If you mean people fast and don’t lose weight - then as always there is no ‘magic’ going on. Retaining enough water to counteract weight loss from fat usage sometimes happens. Heck, sometimes the day-to-day scale fluctuations not only demonstrate that, they totally swamp and overwhelm things, there. Dry fasting - not that I’m recommending it - shows that things do add up pretty well, i.e. account for ~.5 lb fat loss per day and water loss through the skin and via exhalation, and the weight of body wastes, and things work out as they should. And even with water-fasting, the average weight loss of ~.5 lb per day has been noted often, Fung et al.

You’re not bringing the hypothesis into question, there, you’re just denying the premise, and that’s illogical, as with the normal objections to CICO. That people’s metabolisms are different, and that the individual may have increases and decreases is not the issue - that is a given, but in no way does that mean that magical weight loss or gain is happening.


(Doug) #29

You’re talking about not maintaining the negative energy balance. We all (should) know that merely reducing caloric intake won’t necessarily equate to weight loss; that is a given - especially on this forum. And once again - this is not keeping the “calories out” side where it needs to be, if we are to test CICO. Denying the premise and then declaring that a hypothesis is false is illogical.


(bulkbiker) #30

You’re right it should of course have said “some people fast and don’t lose a pound”.
Which in the case of CICO should be 100% impossible as you should know.
Zero calories in has to lead to weight loss even if you lie in bed and do nothing unless you’re dead.


(bulkbiker) #31

Type 1 diabetics can shed kilos whilst eating loads… why is that?
Lack of insulin … that’s why it is one of the diagnostic tools used… excessive unintentional weight loss.


(Doug) #32

You’re forgetting about water weight. As above, it can easily counteract or even totally swamp the weight loss from fat usage in a given day.

I’m saying “the math is going to work out.” You appear to be saying that “magic happens.” Fasting without drinking anything shows very clearly that the body loses ~0.5 lb of fat (plus an average of 1.7 lbs of water through the skin and via exhalation) per day. Bigger people, especially those with lots of fat, can lose a little more; smaller people and leaner people will lose less.

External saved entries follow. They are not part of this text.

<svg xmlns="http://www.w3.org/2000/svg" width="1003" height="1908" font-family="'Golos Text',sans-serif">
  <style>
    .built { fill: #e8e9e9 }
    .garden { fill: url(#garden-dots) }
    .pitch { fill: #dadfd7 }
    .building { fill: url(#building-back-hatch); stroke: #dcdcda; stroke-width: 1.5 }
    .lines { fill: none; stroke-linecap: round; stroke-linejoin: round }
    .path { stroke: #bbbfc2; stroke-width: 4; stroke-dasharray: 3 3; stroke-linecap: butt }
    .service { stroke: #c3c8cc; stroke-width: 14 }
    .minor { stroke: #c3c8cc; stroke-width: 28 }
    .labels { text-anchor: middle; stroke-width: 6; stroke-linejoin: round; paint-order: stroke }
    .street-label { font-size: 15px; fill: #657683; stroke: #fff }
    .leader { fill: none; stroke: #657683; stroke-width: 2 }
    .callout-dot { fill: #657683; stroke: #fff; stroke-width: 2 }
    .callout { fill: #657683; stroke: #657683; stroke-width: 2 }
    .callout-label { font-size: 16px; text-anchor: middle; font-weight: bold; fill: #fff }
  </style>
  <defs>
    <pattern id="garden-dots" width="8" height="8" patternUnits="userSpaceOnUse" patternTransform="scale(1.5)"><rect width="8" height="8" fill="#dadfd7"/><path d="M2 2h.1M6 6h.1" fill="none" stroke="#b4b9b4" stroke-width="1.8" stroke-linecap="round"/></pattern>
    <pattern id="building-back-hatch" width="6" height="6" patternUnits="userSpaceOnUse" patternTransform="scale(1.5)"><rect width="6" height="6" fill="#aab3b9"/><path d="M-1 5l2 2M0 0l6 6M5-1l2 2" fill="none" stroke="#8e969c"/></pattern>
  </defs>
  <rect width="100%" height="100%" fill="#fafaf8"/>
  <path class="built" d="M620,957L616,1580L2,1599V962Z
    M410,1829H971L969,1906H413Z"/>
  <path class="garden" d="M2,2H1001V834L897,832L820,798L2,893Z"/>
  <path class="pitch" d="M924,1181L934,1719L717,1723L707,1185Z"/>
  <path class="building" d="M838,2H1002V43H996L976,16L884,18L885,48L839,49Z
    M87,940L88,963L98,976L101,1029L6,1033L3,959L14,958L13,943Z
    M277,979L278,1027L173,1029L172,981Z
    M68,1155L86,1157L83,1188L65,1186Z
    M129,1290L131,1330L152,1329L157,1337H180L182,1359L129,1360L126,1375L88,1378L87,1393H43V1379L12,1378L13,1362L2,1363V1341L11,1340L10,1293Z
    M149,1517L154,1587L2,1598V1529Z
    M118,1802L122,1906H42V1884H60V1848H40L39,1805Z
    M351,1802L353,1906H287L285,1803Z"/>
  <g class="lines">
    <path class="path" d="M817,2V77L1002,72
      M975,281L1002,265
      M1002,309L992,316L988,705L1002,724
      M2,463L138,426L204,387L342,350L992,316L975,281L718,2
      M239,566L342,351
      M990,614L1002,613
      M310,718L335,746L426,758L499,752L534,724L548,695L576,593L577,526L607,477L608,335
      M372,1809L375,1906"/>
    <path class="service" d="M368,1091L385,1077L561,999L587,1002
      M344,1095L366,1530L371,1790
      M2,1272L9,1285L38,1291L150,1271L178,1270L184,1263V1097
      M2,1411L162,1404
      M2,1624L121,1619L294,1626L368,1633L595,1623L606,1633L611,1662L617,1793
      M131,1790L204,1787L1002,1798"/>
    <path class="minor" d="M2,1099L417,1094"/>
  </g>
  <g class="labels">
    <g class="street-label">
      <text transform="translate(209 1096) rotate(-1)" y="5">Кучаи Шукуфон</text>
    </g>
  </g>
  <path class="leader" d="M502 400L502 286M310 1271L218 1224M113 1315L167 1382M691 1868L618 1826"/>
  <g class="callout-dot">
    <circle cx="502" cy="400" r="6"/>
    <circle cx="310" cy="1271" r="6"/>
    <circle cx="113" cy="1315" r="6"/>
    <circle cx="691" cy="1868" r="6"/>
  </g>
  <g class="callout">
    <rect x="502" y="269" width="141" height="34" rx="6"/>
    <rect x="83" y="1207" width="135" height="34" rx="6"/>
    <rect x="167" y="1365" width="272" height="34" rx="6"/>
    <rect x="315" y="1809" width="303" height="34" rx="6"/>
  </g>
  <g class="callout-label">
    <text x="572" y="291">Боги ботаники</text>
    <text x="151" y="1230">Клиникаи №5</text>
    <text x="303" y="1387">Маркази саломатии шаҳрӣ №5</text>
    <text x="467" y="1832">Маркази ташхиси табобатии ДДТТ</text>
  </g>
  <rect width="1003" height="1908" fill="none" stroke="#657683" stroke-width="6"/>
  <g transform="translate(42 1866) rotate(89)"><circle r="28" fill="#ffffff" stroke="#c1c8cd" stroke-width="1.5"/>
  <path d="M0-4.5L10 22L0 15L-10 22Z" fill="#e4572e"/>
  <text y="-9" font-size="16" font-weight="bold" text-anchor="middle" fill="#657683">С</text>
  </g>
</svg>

Well sure - that is lots of “calories out” - coming out in the urine, even. It’s a hormonal effect, and nobody is saying those don’t matter. With Type 1 diabetics the need to get rid of sugar is often enough that the body will become dehydrated in its efforts to rid itself of sugar. There too - an obvious effect on weight. In the end, the math is still going to work out.

In the U.S. the National Institutes of Health has 3 metabolic chambers - where everything can be kept track of, even the gases the test subject is exhaling. These are whole-room calorimeters, and the math really does work out.